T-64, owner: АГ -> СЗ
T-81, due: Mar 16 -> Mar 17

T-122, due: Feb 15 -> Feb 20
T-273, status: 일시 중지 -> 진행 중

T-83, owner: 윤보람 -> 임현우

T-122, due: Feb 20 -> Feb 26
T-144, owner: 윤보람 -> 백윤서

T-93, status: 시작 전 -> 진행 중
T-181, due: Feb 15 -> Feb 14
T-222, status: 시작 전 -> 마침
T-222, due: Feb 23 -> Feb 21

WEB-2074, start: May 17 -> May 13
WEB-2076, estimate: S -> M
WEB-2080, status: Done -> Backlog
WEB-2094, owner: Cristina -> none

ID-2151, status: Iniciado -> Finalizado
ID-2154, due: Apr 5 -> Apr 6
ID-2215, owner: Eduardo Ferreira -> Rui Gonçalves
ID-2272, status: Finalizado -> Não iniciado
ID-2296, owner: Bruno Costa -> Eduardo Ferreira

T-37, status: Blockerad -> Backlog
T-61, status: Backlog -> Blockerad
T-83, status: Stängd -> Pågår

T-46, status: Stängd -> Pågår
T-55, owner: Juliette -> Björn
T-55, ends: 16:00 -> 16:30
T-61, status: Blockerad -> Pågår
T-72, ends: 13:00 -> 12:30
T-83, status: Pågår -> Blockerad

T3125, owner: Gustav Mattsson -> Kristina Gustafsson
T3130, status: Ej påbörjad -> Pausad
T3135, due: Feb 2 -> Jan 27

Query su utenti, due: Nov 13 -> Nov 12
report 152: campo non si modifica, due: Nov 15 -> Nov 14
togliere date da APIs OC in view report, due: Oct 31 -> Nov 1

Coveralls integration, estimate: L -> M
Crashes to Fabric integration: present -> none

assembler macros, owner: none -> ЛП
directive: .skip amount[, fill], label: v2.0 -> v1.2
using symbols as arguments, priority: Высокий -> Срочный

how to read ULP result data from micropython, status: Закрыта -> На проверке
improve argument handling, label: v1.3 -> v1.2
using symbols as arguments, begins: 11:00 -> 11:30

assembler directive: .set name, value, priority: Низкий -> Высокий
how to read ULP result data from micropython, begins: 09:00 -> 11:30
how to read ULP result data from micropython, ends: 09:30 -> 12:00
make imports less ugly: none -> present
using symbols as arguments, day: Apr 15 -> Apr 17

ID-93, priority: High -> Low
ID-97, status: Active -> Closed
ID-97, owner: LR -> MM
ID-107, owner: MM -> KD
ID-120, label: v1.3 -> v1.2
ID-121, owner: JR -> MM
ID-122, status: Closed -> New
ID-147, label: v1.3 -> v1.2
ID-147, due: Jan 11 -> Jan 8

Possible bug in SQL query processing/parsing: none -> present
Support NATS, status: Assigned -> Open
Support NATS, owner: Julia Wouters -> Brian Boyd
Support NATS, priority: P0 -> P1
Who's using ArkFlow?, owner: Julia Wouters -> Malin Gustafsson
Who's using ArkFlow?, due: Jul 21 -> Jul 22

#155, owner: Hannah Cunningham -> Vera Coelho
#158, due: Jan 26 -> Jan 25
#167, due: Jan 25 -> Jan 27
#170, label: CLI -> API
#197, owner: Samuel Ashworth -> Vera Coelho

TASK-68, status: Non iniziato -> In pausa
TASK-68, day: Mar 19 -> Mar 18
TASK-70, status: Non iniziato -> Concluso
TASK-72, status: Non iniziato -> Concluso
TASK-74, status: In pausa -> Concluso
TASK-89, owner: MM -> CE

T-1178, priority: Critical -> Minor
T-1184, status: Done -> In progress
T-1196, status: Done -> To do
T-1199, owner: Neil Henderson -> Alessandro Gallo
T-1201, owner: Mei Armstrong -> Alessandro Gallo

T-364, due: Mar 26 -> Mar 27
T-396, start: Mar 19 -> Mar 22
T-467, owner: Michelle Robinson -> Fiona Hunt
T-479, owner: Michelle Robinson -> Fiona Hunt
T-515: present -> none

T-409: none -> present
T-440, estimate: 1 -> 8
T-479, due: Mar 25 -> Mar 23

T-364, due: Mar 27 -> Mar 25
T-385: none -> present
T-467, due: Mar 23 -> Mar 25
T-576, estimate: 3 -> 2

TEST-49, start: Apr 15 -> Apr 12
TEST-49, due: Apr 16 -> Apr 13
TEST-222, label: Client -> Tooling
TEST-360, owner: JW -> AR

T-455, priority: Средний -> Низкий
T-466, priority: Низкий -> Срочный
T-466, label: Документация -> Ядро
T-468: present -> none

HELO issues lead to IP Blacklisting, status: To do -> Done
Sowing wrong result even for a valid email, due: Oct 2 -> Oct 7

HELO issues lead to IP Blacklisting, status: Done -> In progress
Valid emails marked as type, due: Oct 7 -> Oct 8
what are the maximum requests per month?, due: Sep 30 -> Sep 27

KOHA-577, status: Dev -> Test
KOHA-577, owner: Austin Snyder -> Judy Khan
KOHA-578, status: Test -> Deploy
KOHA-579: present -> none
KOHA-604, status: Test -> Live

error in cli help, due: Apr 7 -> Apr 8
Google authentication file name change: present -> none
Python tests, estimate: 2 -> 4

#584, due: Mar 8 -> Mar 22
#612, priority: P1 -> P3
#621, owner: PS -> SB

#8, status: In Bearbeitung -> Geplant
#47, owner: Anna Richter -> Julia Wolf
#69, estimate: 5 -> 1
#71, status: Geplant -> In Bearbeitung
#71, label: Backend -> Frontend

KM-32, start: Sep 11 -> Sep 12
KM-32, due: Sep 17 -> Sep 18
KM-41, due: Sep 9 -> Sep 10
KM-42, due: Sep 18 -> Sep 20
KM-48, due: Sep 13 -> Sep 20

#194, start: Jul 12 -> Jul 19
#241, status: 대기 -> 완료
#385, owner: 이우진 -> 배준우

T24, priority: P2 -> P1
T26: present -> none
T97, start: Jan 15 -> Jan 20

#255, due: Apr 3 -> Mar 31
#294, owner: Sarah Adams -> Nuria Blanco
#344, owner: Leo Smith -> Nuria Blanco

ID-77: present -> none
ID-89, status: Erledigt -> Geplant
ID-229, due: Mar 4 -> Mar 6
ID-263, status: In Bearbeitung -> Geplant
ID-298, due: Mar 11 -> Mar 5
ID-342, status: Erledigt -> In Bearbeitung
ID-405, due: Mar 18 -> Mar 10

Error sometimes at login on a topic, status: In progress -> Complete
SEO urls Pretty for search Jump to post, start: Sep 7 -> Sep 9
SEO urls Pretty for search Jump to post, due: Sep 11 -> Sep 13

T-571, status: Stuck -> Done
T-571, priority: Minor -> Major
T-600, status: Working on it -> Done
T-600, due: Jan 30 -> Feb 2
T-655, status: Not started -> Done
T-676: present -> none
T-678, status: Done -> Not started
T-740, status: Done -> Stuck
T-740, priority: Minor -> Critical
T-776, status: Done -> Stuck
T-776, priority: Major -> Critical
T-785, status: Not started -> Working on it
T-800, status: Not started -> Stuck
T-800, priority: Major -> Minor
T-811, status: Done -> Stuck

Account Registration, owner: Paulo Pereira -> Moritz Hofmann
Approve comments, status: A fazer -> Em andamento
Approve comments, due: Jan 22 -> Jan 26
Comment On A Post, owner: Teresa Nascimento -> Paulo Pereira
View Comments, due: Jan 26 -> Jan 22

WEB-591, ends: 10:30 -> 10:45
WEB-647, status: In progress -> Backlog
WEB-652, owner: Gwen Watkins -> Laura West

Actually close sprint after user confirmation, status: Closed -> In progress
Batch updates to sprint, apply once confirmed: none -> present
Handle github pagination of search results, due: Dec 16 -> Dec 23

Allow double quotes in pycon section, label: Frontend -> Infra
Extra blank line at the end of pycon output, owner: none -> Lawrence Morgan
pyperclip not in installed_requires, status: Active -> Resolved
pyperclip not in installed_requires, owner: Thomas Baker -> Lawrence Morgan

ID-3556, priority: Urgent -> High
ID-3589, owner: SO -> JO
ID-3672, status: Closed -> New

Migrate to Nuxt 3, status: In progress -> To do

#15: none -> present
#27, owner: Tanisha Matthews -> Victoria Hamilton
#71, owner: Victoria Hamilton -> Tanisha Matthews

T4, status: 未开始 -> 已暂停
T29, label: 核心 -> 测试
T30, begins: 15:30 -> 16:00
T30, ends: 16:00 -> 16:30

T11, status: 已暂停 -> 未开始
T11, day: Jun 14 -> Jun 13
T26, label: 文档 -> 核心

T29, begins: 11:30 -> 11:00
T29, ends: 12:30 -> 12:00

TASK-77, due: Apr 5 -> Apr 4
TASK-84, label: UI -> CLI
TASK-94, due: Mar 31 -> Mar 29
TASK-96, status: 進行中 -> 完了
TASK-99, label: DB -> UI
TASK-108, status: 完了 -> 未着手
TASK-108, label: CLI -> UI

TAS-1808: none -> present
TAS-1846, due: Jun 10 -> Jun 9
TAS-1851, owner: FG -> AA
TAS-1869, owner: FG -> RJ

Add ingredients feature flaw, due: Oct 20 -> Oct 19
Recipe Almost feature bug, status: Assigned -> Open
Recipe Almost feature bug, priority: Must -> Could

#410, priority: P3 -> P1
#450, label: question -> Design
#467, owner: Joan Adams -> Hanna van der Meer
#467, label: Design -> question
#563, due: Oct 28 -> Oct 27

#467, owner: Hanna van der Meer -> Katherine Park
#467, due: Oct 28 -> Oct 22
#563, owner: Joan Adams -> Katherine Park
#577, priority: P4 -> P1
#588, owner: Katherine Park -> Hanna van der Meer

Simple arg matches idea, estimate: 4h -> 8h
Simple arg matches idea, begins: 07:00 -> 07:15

▶ [How to complete this task] Could you set down, word for word, only the lines above from the line with "#27, owner: Tanisha" to the line with "T29, begins: 11:30 -> 11:00", including both?

▶ [Solution to the exercise]
#27, owner: Tanisha Matthews -> Victoria Hamilton
#71, owner: Victoria Hamilton -> Tanisha Matthews

T4, status: 未开始 -> 已暂停
T29, label: 核心 -> 测试
T30, begins: 15:30 -> 16:00
T30, ends: 16:00 -> 16:30

T11, status: 已暂停 -> 未开始
T11, day: Jun 14 -> Jun 13
T26, label: 文档 -> 核心

T29, begins: 11:30 -> 11:00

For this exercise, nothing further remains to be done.